Bulletin of Atomic Scientists announced that the Doomsday Clock has been updated to 90 seconds to midnight in 2023. Midnight represents the “doomsday,” so the closer the clock gets to the fateful hour, the closer we come to our disaster.
90 seconds is closer to midnight than ever before. For the past three years, the clock has displayed 100 seconds to midnight, the closest time to apocalypse since its creation in the late 1940s. Still, this year’s announcement didn’t come as much of a surprise.
Bulletin of Atomic Scientists president and CEO Dr. “We believe humans have the ability to mitigate these threats as well as create them,” says Rachel Bronson.
The announcement was also made in Ukrainian and Russian for the first time, considering Russia’s war against Ukraine.
How is the doomsday clock set?
The watch was introduced in 1947 as a warning symbol of humanity’s ability to self-destruct. There, at the beginning of the Atomic Age, attention was drawn to the fact that an atomic war between the USA and the USSR could destroy us. Studies showed that even a small-scale atomic war could kill tens of millions of people in a matter of hours, followed by five billion deaths from the subsequent famine. Originally the clock was seven minutes to midnight.

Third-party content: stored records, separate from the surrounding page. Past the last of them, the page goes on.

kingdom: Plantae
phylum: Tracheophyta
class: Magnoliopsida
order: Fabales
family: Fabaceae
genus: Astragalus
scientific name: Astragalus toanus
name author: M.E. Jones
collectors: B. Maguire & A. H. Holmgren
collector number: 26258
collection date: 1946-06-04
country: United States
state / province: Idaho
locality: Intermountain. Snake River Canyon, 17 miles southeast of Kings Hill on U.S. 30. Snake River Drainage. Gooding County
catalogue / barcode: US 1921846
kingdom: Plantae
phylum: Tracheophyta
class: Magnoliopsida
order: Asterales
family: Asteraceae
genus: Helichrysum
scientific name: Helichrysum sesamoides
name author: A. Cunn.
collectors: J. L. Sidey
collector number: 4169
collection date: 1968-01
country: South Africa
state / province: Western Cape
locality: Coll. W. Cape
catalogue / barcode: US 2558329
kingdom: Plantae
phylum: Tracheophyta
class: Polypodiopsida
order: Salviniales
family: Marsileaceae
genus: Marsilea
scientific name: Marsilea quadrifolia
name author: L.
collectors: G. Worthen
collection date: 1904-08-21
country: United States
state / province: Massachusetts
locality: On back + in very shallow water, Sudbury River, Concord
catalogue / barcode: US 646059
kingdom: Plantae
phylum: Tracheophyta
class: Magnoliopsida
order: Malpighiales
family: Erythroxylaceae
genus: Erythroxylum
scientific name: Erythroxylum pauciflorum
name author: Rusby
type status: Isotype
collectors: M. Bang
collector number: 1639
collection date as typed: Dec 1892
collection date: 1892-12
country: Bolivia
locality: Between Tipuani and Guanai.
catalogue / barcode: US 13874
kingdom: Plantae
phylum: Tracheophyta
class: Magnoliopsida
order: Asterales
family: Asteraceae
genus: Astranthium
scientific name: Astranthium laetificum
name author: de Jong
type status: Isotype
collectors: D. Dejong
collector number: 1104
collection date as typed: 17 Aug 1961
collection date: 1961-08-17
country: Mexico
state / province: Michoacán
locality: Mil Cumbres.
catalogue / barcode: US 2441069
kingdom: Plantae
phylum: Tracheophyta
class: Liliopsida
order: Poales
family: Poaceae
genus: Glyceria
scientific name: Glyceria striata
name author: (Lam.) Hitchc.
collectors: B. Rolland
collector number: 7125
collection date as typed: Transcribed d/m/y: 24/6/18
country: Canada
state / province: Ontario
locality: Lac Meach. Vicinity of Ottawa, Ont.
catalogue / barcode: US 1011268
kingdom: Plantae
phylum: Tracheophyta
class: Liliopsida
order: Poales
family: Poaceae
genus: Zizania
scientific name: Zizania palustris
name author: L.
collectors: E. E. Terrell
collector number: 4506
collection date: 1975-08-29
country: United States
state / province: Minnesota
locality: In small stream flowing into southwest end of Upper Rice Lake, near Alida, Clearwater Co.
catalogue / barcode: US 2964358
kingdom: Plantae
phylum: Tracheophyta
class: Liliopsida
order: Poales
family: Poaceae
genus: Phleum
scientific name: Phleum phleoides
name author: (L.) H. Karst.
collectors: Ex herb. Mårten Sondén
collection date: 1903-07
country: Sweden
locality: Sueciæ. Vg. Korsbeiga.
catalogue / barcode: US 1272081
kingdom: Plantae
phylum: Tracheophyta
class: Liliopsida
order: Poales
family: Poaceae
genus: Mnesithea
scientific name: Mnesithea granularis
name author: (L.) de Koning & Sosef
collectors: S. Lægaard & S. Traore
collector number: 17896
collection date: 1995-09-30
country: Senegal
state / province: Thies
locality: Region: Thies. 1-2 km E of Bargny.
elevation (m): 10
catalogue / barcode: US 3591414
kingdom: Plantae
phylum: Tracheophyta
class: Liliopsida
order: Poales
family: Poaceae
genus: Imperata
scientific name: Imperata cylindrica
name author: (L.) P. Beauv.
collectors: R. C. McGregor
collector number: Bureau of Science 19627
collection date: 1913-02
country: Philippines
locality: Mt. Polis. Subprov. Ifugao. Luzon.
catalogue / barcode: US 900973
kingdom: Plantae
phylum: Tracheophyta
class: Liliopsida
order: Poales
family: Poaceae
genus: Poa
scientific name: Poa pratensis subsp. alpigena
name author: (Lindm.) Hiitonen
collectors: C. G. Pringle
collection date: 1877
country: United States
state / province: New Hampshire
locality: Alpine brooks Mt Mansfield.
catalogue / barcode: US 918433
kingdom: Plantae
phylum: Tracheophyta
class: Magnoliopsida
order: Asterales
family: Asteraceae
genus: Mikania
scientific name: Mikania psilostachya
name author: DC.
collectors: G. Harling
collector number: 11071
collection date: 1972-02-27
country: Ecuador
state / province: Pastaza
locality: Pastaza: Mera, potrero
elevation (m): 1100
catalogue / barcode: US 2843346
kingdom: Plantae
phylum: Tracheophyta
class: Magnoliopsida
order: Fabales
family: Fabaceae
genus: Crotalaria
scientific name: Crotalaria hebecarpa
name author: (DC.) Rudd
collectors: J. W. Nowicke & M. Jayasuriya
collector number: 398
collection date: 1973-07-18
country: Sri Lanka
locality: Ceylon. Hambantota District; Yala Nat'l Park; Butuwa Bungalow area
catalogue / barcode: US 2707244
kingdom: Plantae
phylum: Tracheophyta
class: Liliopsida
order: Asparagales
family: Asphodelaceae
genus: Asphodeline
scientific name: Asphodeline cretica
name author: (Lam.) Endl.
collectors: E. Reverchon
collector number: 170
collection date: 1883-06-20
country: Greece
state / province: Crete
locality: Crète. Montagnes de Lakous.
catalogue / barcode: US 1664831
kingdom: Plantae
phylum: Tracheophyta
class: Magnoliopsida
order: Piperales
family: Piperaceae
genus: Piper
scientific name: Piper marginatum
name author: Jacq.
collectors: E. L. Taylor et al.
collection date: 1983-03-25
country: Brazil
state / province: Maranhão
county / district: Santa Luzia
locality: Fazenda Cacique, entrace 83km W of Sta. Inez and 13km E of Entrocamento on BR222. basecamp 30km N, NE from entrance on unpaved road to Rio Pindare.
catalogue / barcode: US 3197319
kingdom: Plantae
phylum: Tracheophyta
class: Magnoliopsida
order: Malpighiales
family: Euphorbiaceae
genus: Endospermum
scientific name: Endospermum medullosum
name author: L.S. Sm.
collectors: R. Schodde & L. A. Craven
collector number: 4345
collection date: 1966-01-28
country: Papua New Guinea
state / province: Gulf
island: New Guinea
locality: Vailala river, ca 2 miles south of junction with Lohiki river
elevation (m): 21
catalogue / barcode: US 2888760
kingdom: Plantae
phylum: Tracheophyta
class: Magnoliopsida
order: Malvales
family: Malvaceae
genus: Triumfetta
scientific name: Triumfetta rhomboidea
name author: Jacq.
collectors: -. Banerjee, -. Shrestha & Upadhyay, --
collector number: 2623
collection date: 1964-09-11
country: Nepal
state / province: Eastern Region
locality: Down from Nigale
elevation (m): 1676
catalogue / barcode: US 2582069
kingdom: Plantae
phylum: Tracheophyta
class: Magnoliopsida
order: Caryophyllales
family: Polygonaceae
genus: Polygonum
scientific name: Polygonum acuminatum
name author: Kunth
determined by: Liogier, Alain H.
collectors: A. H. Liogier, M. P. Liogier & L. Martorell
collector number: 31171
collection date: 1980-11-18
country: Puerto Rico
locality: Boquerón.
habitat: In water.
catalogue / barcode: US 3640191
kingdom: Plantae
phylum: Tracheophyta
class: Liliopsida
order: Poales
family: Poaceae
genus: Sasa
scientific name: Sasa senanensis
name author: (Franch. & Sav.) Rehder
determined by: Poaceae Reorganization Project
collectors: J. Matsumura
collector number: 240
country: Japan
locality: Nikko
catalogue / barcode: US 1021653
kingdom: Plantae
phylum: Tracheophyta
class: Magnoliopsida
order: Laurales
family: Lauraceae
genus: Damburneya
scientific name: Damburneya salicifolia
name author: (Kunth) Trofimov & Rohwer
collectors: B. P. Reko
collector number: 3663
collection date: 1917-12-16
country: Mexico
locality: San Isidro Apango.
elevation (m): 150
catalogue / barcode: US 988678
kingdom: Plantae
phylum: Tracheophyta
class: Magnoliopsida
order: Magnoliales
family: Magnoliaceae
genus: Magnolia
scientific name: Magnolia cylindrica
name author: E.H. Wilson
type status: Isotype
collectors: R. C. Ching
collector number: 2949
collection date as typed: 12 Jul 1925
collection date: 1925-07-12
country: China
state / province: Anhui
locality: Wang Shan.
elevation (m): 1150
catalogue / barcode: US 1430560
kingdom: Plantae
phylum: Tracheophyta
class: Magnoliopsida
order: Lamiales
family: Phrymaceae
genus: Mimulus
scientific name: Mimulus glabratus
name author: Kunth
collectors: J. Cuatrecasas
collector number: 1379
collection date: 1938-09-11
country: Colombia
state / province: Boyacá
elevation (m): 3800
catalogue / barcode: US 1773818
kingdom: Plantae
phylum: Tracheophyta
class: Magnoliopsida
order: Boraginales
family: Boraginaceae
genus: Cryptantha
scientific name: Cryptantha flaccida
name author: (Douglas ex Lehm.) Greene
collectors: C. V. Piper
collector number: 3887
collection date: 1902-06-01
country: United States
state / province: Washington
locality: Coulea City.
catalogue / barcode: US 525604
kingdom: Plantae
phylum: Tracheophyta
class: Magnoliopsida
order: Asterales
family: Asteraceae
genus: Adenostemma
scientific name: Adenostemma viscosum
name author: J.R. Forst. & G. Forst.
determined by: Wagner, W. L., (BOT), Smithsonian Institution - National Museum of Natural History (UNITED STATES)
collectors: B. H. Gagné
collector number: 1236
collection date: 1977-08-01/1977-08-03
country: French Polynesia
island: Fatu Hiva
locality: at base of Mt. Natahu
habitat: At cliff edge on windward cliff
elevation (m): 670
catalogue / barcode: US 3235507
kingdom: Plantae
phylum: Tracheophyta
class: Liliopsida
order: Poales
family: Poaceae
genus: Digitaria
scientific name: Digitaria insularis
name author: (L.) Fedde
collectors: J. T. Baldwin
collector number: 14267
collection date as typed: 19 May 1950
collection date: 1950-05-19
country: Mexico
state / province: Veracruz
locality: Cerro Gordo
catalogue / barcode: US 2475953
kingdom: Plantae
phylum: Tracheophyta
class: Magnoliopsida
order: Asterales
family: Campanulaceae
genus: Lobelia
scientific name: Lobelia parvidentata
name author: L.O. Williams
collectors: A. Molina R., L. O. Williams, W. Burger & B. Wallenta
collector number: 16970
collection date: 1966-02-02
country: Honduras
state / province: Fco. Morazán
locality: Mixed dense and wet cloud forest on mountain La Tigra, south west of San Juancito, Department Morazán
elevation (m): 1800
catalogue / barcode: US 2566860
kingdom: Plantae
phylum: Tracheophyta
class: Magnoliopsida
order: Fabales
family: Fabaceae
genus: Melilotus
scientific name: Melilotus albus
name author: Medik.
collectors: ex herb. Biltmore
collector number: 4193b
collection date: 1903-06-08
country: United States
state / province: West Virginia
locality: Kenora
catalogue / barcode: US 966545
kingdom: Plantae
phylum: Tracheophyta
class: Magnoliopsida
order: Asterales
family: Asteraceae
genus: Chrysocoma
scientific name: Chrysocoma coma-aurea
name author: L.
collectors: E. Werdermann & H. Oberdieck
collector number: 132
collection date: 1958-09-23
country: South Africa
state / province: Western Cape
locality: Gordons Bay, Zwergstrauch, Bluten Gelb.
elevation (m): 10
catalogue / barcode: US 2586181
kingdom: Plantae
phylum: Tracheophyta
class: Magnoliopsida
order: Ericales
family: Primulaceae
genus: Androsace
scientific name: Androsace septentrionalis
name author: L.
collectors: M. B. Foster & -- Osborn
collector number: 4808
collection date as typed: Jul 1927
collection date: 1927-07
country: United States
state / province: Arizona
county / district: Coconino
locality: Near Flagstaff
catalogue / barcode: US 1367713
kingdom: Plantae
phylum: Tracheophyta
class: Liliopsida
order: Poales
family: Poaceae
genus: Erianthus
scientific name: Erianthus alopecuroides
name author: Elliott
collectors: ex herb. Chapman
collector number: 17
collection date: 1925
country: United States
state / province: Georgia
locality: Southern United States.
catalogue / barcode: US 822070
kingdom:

Each year, members of the Bulletin of Atomic Scientists set out to answer two questions: Is humanity safer than last year, and is humanity safer from human-made threats than it has been in the past 76 years? And the answers to both of these questions determined the position of 2023.
The doomsday clock’s furthest point from midnight to date was 17 minutes, which came after tensions eased between the former Soviet Union and the United States in 1991. Crucial for this was the reunification of Germany and the signing of the first Strategic Arms Reduction Treaty.